#### EXERCISE AIM
In the Molly Palmer biography, rewrite everything from "Palmer was third" down to "BUCS Indoor Championships.", substituting "finished" for each occurrence of "placed".

--- DOCUMENT EXTRACT ---

Molly Palmer

Personal information
- Born: 27 August 2003 (age 22)

Sport
- Sport: Athletics
- Event: Long jump

Achievements and titles
- Personal best: Long jump: 6.72 m (2026)

= Molly Palmer =

British long jumper (born 2003)

Molly Palmer (born 27 August 2003) is a British long jumper. She had top-ten finishes representing Great Britain at the 2026 World Indoor Championships and 2026 European Championships and placed seventh representing England at the 2026 Commonwealth Games.

==Biography==
Palmer was born and raised in Ruddington, Nottinghamshire. Her parents were both international gymnasts. Palmer also competed in gymnastics for Notts and East Midlands until the age of 12 years-old. After transitioning to athletics she began training at Charnwood Athletics Club. As a junior, she ranked number one in the UK in her age group and won British age-group national titles. She later studied human biology at Loughborough University and began to be coached by Lukasz Zawila.

In 2022, Palmer jumped a personal best of 6.28m (+1.5 m/s) competing for Great Britain at the Mannheim International in Germany. She was a finalist in the ling jump at the 2022 World Athletics U20 Championships in Cali, Colombia.

Palmer was third at the 2024 British Indoor Athletics Championships, placing one centimetre behind winner Jade O'Dowda. That month, she placed second at the British Universities and Colleges Sport (BUCS) Indoor Championships. In June, she placed third at the 2024 British Athletics Championships in Manchester.

Palmer placed third in the 60 metres behind Joy Eze and Alyson Bell in 7.32 seconds at the 2025 BUCS Indoor Championships.
Palmer won the long jump title at the BUCS Outdoor Championships in May 2025, with a jump of 6.50 metres. She won the women's long jump at Loughborough International that months with a wind-assisted jump of 6.67 metres, finishing ahead of Jasmin Sawyers and Abigail Pawlett. She was named in the British team for the 2025 Summer World University Games in Germany, but missed the Games through injury having suffered a torn hamstring at the JBL Jump Fest in Slovakia in June, where she had recorded a personal best of 6.51m during the competition.

Palmer placed third behind Lucy Hadaway and Alice Hopkins at the 2025 British Indoor Athletics Championships in Birmingham on 14 February 2026. The following weekend, Palmer jumped a personal best 6.68 metres in Cardiff. The following month, Palmer placed tenth overall making her senior major
championships debut representing Great Britain at the 2026 World Athletics Indoor Championships in Toruń, Poland, on 22 March, landing a best jump of 6.49 metres, despite having to retake her first jump due to the championship officials leaving an unprepared pit. On 21 June, Palmer jumped 6.50 metres to place second behind Lucy Hadaway in the long jump at the 2026 UK Athletics Championships in Birmingham.

Palmer was selected to represent England and placed seventh overall in the long jump at the 2026 Commonwealth Games in Glasgow, Scotland. On 15 August, Palmer jumped a personal best of 6.72m to qualify for the final at the 2026 European Championships in Birmingham, placing ninth overall.

--- INFORMATION SHOWN ---

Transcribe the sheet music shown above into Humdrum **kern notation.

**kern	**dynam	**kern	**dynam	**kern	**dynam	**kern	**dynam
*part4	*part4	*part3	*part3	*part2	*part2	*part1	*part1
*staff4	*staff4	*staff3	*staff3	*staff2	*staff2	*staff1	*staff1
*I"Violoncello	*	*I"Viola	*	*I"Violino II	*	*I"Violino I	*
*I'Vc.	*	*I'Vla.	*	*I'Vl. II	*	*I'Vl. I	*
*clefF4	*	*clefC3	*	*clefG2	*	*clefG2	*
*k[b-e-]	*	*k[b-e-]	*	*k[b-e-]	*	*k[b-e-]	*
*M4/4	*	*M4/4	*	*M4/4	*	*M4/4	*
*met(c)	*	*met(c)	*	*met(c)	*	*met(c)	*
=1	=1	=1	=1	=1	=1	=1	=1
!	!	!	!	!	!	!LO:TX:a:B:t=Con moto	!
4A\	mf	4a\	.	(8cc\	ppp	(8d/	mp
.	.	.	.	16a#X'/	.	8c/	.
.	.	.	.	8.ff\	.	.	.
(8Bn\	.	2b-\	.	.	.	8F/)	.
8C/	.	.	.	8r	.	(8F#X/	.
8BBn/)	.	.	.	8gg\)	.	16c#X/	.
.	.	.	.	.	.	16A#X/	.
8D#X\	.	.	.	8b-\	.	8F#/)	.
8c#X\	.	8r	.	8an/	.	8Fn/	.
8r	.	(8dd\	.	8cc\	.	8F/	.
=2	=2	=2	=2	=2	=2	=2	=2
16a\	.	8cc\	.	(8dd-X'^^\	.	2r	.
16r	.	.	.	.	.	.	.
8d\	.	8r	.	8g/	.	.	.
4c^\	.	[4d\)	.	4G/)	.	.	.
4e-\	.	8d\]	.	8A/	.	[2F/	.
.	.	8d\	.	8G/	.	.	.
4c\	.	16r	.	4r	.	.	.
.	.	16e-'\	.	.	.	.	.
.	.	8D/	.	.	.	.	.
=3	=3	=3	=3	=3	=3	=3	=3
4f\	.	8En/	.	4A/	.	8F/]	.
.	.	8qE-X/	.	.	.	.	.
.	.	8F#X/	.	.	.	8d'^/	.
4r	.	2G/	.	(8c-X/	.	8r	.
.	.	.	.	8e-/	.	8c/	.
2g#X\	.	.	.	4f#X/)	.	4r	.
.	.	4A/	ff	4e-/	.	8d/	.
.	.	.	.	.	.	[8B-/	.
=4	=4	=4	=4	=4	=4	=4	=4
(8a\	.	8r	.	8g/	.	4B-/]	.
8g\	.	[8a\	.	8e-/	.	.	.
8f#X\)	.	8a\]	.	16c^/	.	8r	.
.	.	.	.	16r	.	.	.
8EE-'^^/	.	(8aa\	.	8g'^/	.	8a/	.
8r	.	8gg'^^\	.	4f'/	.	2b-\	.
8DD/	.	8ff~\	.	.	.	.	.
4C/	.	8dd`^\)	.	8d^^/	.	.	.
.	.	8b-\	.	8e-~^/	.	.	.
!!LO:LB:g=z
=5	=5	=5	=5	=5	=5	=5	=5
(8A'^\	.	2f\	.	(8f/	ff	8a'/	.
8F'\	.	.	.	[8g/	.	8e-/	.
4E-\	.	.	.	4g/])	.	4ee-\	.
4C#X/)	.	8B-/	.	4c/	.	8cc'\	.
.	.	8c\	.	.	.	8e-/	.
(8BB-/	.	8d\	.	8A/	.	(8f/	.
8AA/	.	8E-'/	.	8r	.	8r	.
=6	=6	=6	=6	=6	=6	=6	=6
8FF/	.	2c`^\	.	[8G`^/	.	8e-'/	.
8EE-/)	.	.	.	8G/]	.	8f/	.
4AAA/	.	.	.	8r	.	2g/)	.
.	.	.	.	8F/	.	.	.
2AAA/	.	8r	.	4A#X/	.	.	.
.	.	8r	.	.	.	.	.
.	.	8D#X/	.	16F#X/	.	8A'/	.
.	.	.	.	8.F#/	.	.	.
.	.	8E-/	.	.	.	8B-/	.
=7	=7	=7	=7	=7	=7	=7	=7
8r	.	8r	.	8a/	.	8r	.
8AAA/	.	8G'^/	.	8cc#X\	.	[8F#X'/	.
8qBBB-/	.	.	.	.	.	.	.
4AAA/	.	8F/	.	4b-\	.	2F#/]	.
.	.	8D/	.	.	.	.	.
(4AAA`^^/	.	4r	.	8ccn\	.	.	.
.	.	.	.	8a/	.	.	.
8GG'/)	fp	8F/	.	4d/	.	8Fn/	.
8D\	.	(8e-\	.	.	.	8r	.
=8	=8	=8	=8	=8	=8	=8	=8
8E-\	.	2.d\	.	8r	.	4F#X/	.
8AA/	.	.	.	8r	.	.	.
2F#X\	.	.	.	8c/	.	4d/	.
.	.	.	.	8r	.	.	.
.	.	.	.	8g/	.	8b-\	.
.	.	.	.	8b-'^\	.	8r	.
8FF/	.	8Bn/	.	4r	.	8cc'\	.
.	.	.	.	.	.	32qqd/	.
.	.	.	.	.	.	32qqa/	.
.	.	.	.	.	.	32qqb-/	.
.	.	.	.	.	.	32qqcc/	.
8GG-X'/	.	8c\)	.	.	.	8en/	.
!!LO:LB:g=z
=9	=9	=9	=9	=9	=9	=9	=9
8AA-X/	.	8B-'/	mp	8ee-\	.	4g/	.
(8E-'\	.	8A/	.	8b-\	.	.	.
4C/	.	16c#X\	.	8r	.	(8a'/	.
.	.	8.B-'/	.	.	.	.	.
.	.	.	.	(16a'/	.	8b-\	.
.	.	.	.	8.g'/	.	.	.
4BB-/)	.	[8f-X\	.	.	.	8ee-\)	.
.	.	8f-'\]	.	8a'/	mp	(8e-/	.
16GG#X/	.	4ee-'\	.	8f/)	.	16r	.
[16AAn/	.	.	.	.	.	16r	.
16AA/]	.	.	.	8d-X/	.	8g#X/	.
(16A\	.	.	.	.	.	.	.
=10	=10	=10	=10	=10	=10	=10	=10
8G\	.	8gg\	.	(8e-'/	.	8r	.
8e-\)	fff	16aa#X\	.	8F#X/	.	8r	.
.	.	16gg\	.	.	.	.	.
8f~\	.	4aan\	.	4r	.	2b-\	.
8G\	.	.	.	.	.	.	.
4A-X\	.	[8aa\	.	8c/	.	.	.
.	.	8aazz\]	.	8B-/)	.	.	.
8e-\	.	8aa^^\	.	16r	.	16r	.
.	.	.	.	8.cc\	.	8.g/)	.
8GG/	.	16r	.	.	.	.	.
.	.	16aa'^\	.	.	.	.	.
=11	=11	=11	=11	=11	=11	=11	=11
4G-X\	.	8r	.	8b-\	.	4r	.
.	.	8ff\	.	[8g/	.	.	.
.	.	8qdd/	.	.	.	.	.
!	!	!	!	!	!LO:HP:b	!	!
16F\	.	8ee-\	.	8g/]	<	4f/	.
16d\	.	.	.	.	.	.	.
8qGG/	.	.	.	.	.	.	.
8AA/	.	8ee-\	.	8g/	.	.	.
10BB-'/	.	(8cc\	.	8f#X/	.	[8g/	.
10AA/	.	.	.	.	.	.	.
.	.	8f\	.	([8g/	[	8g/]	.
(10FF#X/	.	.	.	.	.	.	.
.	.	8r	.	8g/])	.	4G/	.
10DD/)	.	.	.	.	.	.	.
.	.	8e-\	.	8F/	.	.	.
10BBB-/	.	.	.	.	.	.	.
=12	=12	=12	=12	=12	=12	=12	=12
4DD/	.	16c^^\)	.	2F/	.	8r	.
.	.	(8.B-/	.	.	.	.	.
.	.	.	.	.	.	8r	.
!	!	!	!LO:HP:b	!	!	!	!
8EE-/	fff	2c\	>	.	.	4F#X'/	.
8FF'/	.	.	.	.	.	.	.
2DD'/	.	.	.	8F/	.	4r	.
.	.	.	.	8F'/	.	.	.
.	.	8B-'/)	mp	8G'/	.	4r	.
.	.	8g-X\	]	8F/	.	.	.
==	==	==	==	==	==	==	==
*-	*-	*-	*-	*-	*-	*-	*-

---

#### FINISHED EXERCISE
Palmer was third at the 2024 British Indoor Athletics Championships, placing one centimetre behind winner Jade O'Dowda. That month, she finished second at the British Universities and Colleges Sport (BUCS) Indoor Championships. In June, she finished third at the 2024 British Athletics Championships in Manchester.

Palmer finished third in the 60 metres behind Joy Eze and Alyson Bell in 7.32 seconds at the 2025 BUCS Indoor Championships.